Un tableau parfait en somme qui va peu à peu s’effriter à partir du moment où Curtis commencera à faire des cauchemars de plus en plus angoissants. Des visions apocalyptiques de tempêtes monumentales aux pluies brunes et ayant tendance à rendre fou les humains que croise Curtis. Des rêves si réalistes et vivants que ce dernier en ressent les sévices au cours des journées qui suivent. Vient alors l’interrogation principale qui sert de ligne directrice à Take Shelter : Curtis LaForche est-il en train de sombrer dans une complète paranoïa héréditaire, sa mère en étant atteinte depuis qu’il est enfant, ou bien ces cauchemars sont-ils le signe de quelque chose de plus profond encore ? Un « don » de prédiction qui lui permettrait de ressentir l’imminence d’une catastrophe ? Le spectateur, tout comme le personnage principal, est dans le doute le plus total pendant plus d’une heure et demie. L’obsession de Curtis dans sa nouvelle mission (réaménager l’abri anti-tornade de son jardin), au point d’y sacrifier ses économies, d’empêcher sa fille sourde d’avoir enfin l’opération qui lui permettrait d’entendre et de mettre sa famille dans une situation financière instable, ferait plutôt pencher la balance en faveur de la folie.

Devenant de moins en moins sociable, se méfiant tout d’un coup de ses proches dès qu’il rêve d’eux tentant de le tuer, Curtis LaForche apparait vraiment aux yeux du spectateur comme un fou. Il se posera une question essentielle au cours du long-métrage : en pleine nuit, il descendra de la voiture où dorment sa femme et sa fille pour admirer un menaçant orage qui gronde au loin et se demandera à voix haute « s’il est le seul à voir ça ». Visiblement oui, son ami Dewart ne réagissant pas quand son ami sursaute à chaque coup de tonnerre qu’il croit entendre. D’autant plus que ces visions commencent à disparaitre au fur et à mesure qu’il se reprend en charge. Avant de replonger de manière encore plus abrupte dans la démence. Marqué par un fort traumatisme puisqu’il avait été abandonné par sa mère en pleine crise de paranoïa lorsqu’il était enfant, Curtis refuse de fuir en laissant sa famille. La séquence où, furieux, il met en garde tous ces « aveugles » qui se moquent de lui et qui refusent d’anticiper la tempête qui approche, est un morceau de cinéma tétanisant.  

Tous aux abris  

La séquence dans l’abri anti-tornade est la plus importante et la plus émouvante du long-métrage. Enfin achevé et amélioré, celui-ci peut alors être utilisé par Curtis pour protéger se famille s’une soudaine tornade. Dans un grand moment de satisfaction, il leur montre tous ce qu’il a prévu comme pour se rassurer lui-même qu’il a bien fait de ruiner sa famille pour la mettre à l’abri de tous les dangers, même les plus improbables (il les force à porter des masques à gaz). Persuadé que la fin du monde est enfin arrivée comme il l’avait ressenti, il refuse ensuite de sortir de l’abri en déclarant à sa femme et sa fille qu’il entend encore le tonnerre. Mais celles-ci lui refusent de le suivre dans sa crainte. Et c’est sa femme qui l’aidera à accepter le fait qu’il n’y ait plus rien à craindre et qu’il doit faire face à ses craintes. La véritable métaphore de la tempête apparait donc là : il s’agit de cette image du couple qui s’apprête à se morceler. Néanmoins, si la tempête menace leur couple, elle peut aussi les réunir comme avant.

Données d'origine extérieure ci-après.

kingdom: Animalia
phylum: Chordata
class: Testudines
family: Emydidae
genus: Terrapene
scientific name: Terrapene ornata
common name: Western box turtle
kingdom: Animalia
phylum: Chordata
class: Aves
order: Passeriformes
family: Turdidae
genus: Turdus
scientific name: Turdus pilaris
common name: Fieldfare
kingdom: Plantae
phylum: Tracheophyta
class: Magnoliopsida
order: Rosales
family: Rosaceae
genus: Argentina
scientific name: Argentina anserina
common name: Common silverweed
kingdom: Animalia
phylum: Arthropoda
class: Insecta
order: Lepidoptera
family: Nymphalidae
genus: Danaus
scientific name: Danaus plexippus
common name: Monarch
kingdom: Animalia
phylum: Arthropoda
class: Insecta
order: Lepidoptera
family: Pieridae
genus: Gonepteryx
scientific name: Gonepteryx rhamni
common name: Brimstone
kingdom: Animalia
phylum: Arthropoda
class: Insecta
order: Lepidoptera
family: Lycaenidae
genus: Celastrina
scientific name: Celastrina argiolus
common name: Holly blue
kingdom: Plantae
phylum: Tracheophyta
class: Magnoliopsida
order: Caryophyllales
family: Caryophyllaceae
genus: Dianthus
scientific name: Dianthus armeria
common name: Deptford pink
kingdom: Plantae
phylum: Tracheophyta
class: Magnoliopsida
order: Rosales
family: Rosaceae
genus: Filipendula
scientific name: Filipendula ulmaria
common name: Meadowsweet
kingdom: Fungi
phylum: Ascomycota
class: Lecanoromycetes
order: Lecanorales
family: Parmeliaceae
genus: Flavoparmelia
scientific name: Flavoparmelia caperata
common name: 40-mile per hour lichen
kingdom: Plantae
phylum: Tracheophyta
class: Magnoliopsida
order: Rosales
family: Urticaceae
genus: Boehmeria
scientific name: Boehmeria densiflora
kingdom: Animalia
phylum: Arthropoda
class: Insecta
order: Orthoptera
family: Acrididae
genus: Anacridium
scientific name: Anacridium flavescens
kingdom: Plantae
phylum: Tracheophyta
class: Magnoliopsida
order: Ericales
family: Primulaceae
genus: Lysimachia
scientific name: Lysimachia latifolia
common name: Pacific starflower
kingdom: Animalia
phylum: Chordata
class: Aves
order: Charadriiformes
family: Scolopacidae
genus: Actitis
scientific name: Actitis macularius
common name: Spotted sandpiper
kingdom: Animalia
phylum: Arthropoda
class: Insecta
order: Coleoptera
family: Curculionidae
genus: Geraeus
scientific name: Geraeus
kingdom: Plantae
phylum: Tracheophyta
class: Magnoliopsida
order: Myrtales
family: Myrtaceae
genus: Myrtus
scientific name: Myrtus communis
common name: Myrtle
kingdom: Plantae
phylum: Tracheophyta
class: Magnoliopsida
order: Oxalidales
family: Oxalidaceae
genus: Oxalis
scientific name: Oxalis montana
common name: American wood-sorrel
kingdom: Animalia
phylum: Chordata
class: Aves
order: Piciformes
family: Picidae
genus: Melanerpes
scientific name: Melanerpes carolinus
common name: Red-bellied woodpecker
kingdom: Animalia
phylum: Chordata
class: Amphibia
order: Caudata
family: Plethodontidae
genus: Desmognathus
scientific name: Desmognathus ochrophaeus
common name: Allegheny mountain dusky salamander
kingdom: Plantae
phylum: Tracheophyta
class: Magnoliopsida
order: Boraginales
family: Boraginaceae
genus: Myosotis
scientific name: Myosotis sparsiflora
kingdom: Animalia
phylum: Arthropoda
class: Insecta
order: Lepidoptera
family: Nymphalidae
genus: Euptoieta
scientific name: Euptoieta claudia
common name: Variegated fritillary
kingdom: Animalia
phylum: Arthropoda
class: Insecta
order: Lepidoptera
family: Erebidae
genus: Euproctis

Si le film avait eu l’intelligence de s’arrêter à ce moment où Curtis sort de l’abri pour accepter et affronter le monde extérieur, il aurait pu accéder au rang de chef d’œuvre. L’ennui c’est que Nichols y ajoute dix minutes qui viennent gâcher l’ensemble et font apparaitre la structure du film comme quelque chose de terriblement mécanique. En évitant de spoiler, on peut dire que la séquence finale est perceptible dès la dixième minute. Une fin semblable à celle de A Serious Man mais dénuée de tout l’impact, le mysticisme et l’ironie qui faisaient le sel de la dernière séquence du film des frères Coen. Une structure mécanique car ces nombreuses scènes de cauchemars reviennent avec la rigueur d’un métronome lors du long-métrage, comme si elles étaient les étapes d’un décompte final funeste. Une fois que l’on a compris le principe, le rythme languissant du long-métrage cesse d’instaurer une atmosphère de mystère pour renforcer l’idée d’un manque d’âme. Take Shelter est un peu une machine trop bien rodée, un brin répétitive et dont la finalité ne surprend à aucun moment. Cette séquence finale n’arrivent qu’à défoncer des portes ouvertes en élucidant explicitement cette question principale et en apportant très lourdement un sous-texte alarmiste juste bon à exciter la presse avide d’analyse critique post 11/09.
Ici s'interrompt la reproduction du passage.